■ **TEXT SHOWN**:
At the request of the Jewish Center Division of the National
Jewish Welfare Board, the Council made a self-evaluation of its
activities. By and large it expressed satisfaction with its program,
although reservations were expressed concerning both
In Jewish
Bookland
and the
Jewish Book Annual.
Both of these publications
are still under consideration as to their future character.
ANNUAL MEETING
Dr. Abraham J. Heschel, author of
Man is Not Alone
and
The Earth is the Lord'si
was the main speaker at the Annual
Meeting of the National Committee of the Council which was
held on May 16, 1951, at the Jewish Museum in New York City.
He delivered a stimulating address on “Architecture of Time.”
Dr. Joshua Bloch of the New York Public Library was presented
with a testimonial of appreciation in recognition of his unique
contribution to Jewish literature and of his generous support to
the ideals and goals of our Council. The testimonial read in part:
“Dr. Joshua Bloch — rabbi, librarian, bibliographer, editor and
author — has served the Jewish Book Council of America since
its inception, as a faithful member of the Executive Board, a
learned contributor to the Jewish Book Annual, and a cooperative
participant in the Council’s numerous activities. As chief of the
Jewish Division of the New York Public Library, he has made
available his rich resources of Jewish literature and information
to many scholars, authors, students, and laymen.”

■ **PROVIDED MATERIAL**:
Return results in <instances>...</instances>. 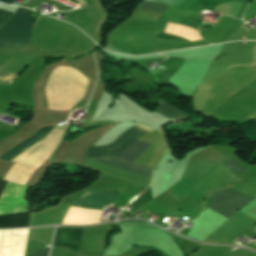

■ **TASK LIST**:
1. According to the Jewish Book Council report, where was the Annual Meeting of the National Committee held?
2. Extend the Jewish Book Council report with a further paragraph that picks up after its final sentence.
The listing has no connection to the text.

■ **SOLVED TASKS**:
1. At the Jewish Museum in New York City.

2.
Dr. Mortimer J. Cohen, in his presidential address, said in part:
“With the increasing mechanization of our lives, we become
more and more passive observers of the passing scene. In the
world of sports, in the arts, and even in politics, we have become
accustomed to pay the admission price but to let others act and
do the work. That is why undoubtedly there has been a gradual
loss of interest in the Book, because the Book requires an active
participation and an active struggle with the spirit of the author
to understand his thought, to master it, if need be, to overcome it.
Reading is a serious discipline of the spirit that exacts affirmations
and cooperation of both reader and author. This is why the Book
is the true symbol of vital civilization. This is why the Jewish
Book and the Jewish people have become inextricably intertwined
in each other’s destiny.”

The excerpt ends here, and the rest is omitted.